Наконец ужин готов, и все идут в палатку.
Старики едят быстро. В левой руке – мясо, в правой – острый нож. Зубами захватят край куска, чиркнут по нему ножом возле губ, глотнут. Руки еле поспевают подкладывать, отрезать. Мясо почти не пережевывают – словно зубы у них предназначены для другой, более сложной работы: нужно ли подтянуть потуже подпругу на олене, развязать узел на ремне, протащить сквозь кожу иголку или что-нибудь оторвать, отгрызть – все это старики обычно делают зубами. В быстроте и ловкости, с какой работают у них челюсти, есть что-то первобытное.
Рядом со мной сидит Улукиткан, роясь заскорузлыми пальцами в своей чашке. Мяса много, оно жирное; глаза старика жмурятся, нежась над теплым медвежьим паром. Ест он без хлеба, поспешно отрезая и глотая куски мяса. Устанет – передохнет, хлебнет из блюдца горячего жира, и снова у губ заработает нож.

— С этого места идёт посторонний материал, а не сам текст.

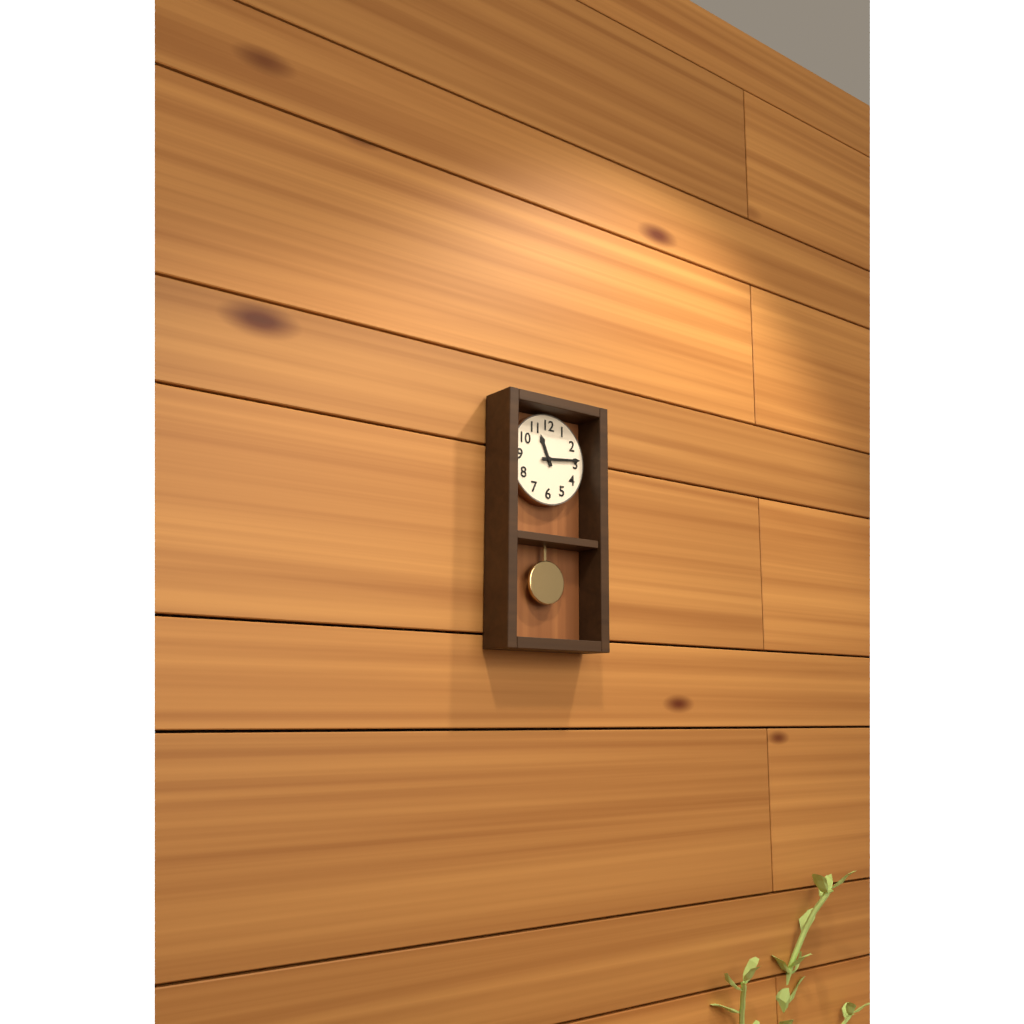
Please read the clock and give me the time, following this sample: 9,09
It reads 11,14
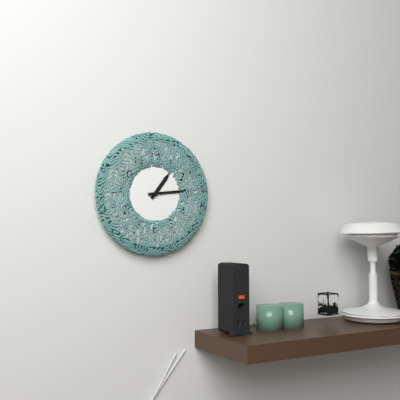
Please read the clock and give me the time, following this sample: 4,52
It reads 1,14
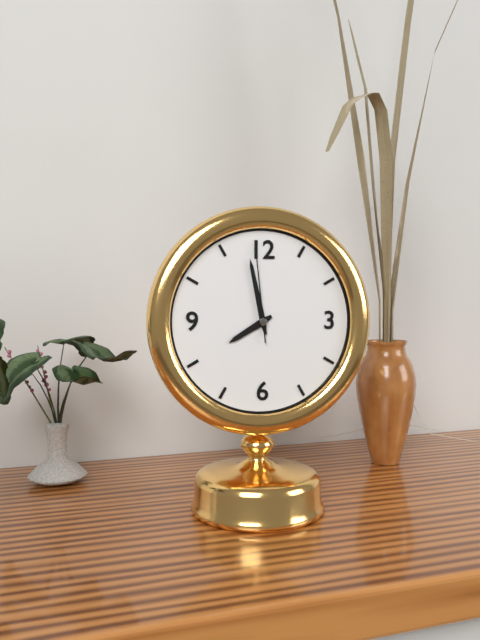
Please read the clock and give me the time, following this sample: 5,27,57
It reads 7,58,59
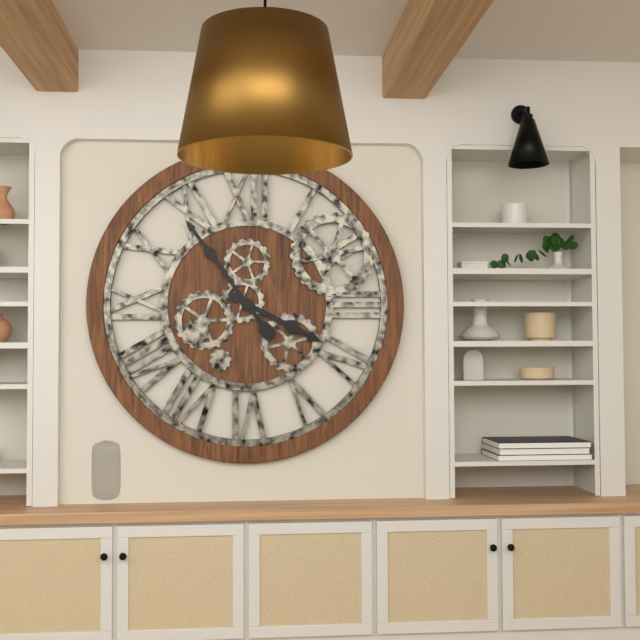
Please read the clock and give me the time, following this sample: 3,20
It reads 3,54
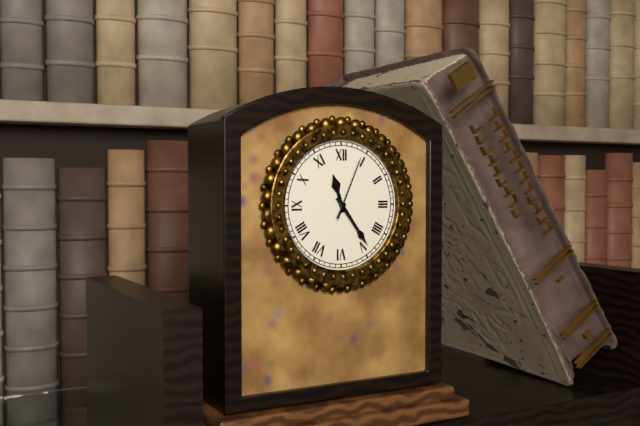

– Эко добро – медвежье сало! Сколько ни ешь – брюху не лихо, – говорит старик, слизывая с блюдца жир.
Лиханов от него не отстает. Глаза его размякли, посоловели, засаленная бороденка лезет в рот.
Афанасия разбинтовали – так свободнее. Он черпает кружкой жир из котла, пьет его несоленым, процеживая сквозь зубы.